* _Work request_:
Transcribe the part of the forum thread below, starting with "I would love" and going on through "recipe for resentment.".

* _Passage shown_:

Rudolphstolemycarrots · 18/12/2012 23:20

Or can you just his daily allowance on the side - one beers and 3 fags a night?

PoppyPrincess · 18/12/2012 23:25

I would love to give him rations but worried I'd appear to be some controlling bitch. I want him to give up because he wants to rather than because he's being forced or else he'll just start lying to me. We have a good relationship (apart from this issue) so I don't want to ruin it by treating him like a naughty kid

OP posts:
MrsTerrysChocolateOrange · 18/12/2012 23:37

Would you really love to give him rations? I would hate to have that arrangement with DH. What we do has been mentioned, bills are paid, DD's needs and education fund and savings and all that. Any money left over is for treats and we split it down the middle. It sounds like you spend nothing on treats and DH feels entitled to his. That is a recipe for resentment.

PoppyPrincess · 18/12/2012 23:45

chocolate orange you're right no I don't really want to give out rations, I'd like him to ration himself or just stop. I'd like to just not have to worry about money anymore. If we were skint but I knew that we were both making sacrifices and both doing everything possible to cut our spending then I could sleep better at night.
I'm painting him to be a right tool here but he's really not, he's just got his head in the sand pretending everything is fine...but it's really not! :(

OP posts:
MrsTerrysChocolateOrange · 18/12/2012 23:50

I'm reporting you for licking me Xmas Angry Xmas Grin

This is why budgeting is a family affair. It's like cake when you were little. Whoever cuts doesn't get to choose. If he delegates the budget, he gets what he is given. Does he understand his fags and booze mean less time at home for you and the LO?

PoppyPrincess · 19/12/2012 00:09

Tbh I've not really discussed the possibility of me going back to work with him yet. I moan at my mum for doing this...she has a little stress in her head but then doesn't say what's bothering her...I'm doing it to a certain extent now. Well I've told him that we can't afford the beer and fags and that I don't think it's fair that me and the kids are making sacrifices and he's not but I've not really explained that I'm going to have to start using my credit card or go back to work.
I have such an issue with debt too because I got in a mess with credit cards but last year I finally managed to pay them off and I have vowed to never use them again. So to use it wouldn't be a big deal but to me it is a massive deal.
Although we do talk about things maybe I need to explain in more detail what a big deal it is to me.

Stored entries
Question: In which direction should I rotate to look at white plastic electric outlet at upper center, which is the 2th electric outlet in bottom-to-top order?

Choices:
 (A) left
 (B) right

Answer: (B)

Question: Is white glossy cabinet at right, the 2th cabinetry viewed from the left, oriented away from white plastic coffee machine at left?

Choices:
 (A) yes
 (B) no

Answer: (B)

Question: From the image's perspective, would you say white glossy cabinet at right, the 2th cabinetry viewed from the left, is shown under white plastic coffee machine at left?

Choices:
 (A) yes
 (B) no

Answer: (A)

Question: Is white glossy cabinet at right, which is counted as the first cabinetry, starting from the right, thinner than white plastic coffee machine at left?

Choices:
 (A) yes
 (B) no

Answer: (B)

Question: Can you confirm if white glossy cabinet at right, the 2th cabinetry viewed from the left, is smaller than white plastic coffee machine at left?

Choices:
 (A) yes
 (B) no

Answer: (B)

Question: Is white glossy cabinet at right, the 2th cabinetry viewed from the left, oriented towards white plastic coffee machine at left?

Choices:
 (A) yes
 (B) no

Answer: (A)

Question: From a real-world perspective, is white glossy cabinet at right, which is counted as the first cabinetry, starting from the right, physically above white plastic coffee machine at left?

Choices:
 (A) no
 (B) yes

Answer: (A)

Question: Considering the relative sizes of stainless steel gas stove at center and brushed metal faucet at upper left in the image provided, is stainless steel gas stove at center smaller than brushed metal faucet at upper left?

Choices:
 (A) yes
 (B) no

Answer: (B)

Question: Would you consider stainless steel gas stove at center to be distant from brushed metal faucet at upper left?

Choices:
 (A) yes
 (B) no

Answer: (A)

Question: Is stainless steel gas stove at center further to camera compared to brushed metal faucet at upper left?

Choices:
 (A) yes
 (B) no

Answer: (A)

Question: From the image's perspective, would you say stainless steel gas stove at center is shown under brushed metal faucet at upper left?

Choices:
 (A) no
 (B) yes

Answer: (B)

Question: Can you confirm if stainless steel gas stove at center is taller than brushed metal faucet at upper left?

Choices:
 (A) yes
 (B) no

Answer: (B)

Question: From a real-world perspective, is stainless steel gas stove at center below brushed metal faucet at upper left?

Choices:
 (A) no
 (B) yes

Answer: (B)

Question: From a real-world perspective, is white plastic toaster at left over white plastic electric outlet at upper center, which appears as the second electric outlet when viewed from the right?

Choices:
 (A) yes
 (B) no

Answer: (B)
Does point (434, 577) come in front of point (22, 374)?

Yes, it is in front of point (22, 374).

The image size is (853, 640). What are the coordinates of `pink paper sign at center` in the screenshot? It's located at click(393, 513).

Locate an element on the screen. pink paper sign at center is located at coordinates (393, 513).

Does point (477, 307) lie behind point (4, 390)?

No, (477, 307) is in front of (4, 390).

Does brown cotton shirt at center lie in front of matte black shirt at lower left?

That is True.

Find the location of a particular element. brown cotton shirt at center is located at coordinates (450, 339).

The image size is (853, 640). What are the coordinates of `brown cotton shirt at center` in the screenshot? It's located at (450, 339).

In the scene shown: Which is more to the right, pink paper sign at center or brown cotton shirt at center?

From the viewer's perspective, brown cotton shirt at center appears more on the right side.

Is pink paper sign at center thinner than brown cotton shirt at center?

* _Written answer_:
I would love to give him rations but worried I'd appear to be some controlling bitch. I want him to give up because he wants to rather than because he's being forced or else he'll just start lying to me. We have a good relationship (apart from this issue) so I don't want to ruin it by treating him like a naughty kid

OP posts:
MrsTerrysChocolateOrange · 18/12/2012 23:37

Would you really love to give him rations? I would hate to have that arrangement with DH. What we do has been mentioned, bills are paid, DD's needs and education fund and savings and all that. Any money left over is for treats and we split it down the middle. It sounds like you spend nothing on treats and DH feels entitled to his. That is a recipe for resentment.